* GIVEN PROBLEM 1: Return every line of the data entries listing below verbatim, omitting the pictures.

* SELECTION:
+ + + + +
Exploring, drilling and completing hydrocarbon and other wells are generally complicated, time consuming and ultimately very expensive endeavors. In recognition of these expenses, added emphasis has been placed on efficiencies associated with well completions and maintenance over the life of the well. Along these lines, added emphasis has been placed on well logging, profiling and monitoring of conditions from the outset of well operations. Whether during interventional applications or at any point throughout the life of a well, detecting and monitoring well conditions has become a more sophisticated and critical part of well operations and maintenance.
Such access to the well is often provided by way of coiled tubing. Coiled tubing may be used to deliver interventional or monitoring tools downhole and it is particularly well suited for being driven downhole through a horizontal or tortuous well, to depths of perhaps several thousand feet, by an injector head at the surface of the oilfield. Thus, with these characteristics in mind, the coiled tubing will also generally be of sufficient strength and durability to withstand such applications.
+ + + + +
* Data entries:

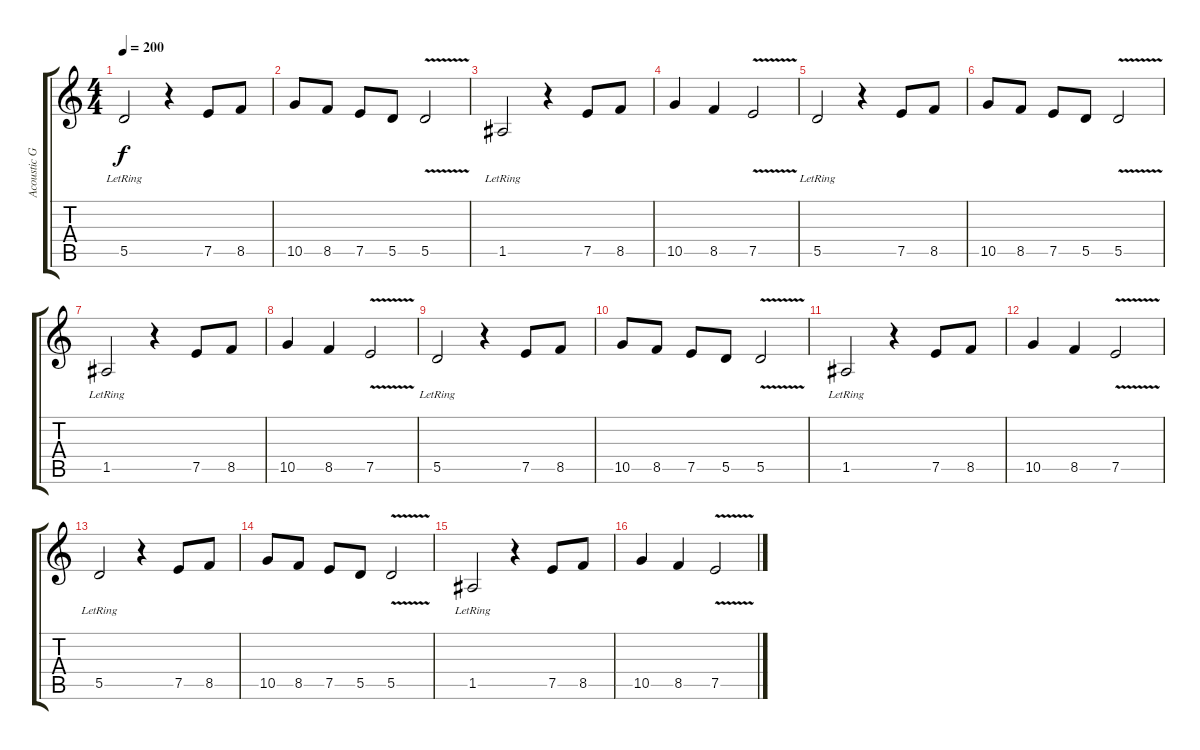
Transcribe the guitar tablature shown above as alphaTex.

\track ("Acoustic Guitar 2" "Acoustic G") {instrument acousticguitarsteel}
\staff {score tabs}
\tuning (E4 B3 G3 D3 A2 E2) {hide}
\ts (4 4)
\tempo 200
\clef g2
\ks c
5.5{lr}.2{dy f} r.4 7.5.8 8.5.8 |
10.5.8 8.5.8 7.5.8 5.5.8 5.5{v}.2 |
1.5{lr}.2 r.4 7.5.8 8.5.8 |
10.5.4 8.5.4 7.5{v}.2 |
5.5{lr}.2 r.4 7.5.8 8.5.8 |
10.5.8 8.5.8 7.5.8 5.5.8 5.5{v}.2 |
1.5{lr}.2 r.4 7.5.8 8.5.8 |
10.5.4 8.5.4 7.5{v}.2 |
5.5{lr}.2 r.4 7.5.8 8.5.8 |
10.5.8 8.5.8 7.5.8 5.5.8 5.5{v}.2 |
1.5{lr}.2 r.4 7.5.8 8.5.8 |
10.5.4 8.5.4 7.5{v}.2 |
5.5{lr}.2 r.4 7.5.8 8.5.8 |
10.5.8 8.5.8 7.5.8 5.5.8 5.5{v}.2 |
1.5{lr}.2 r.4 7.5.8 8.5.8 |
10.5.4 8.5.4 7.5{v}.2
+ + + + +
* GIVEN PROBLEM 2: According to the passage on well operations, what drives coiled tubing downhole?

* RIGHT ANSWER 1:
Transcribe the guitar tablature shown above as alphaTex.

\track ("Acoustic Guitar 2" "Acoustic G") {instrument acousticguitarsteel}
\staff {score tabs}
\tuning (E4 B3 G3 D3 A2 E2) {hide}
\ts (4 4)
\tempo 200
\clef g2
\ks c
5.5{lr}.2{dy f} r.4 7.5.8 8.5.8 |
10.5.8 8.5.8 7.5.8 5.5.8 5.5{v}.2 |
1.5{lr}.2 r.4 7.5.8 8.5.8 |
10.5.4 8.5.4 7.5{v}.2 |
5.5{lr}.2 r.4 7.5.8 8.5.8 |
10.5.8 8.5.8 7.5.8 5.5.8 5.5{v}.2 |
1.5{lr}.2 r.4 7.5.8 8.5.8 |
10.5.4 8.5.4 7.5{v}.2 |
5.5{lr}.2 r.4 7.5.8 8.5.8 |
10.5.8 8.5.8 7.5.8 5.5.8 5.5{v}.2 |
1.5{lr}.2 r.4 7.5.8 8.5.8 |
10.5.4 8.5.4 7.5{v}.2 |
5.5{lr}.2 r.4 7.5.8 8.5.8 |
10.5.8 8.5.8 7.5.8 5.5.8 5.5{v}.2 |
1.5{lr}.2 r.4 7.5.8 8.5.8 |
10.5.4 8.5.4 7.5{v}.2

* RIGHT ANSWER 2: An injector head at the surface of the oilfield.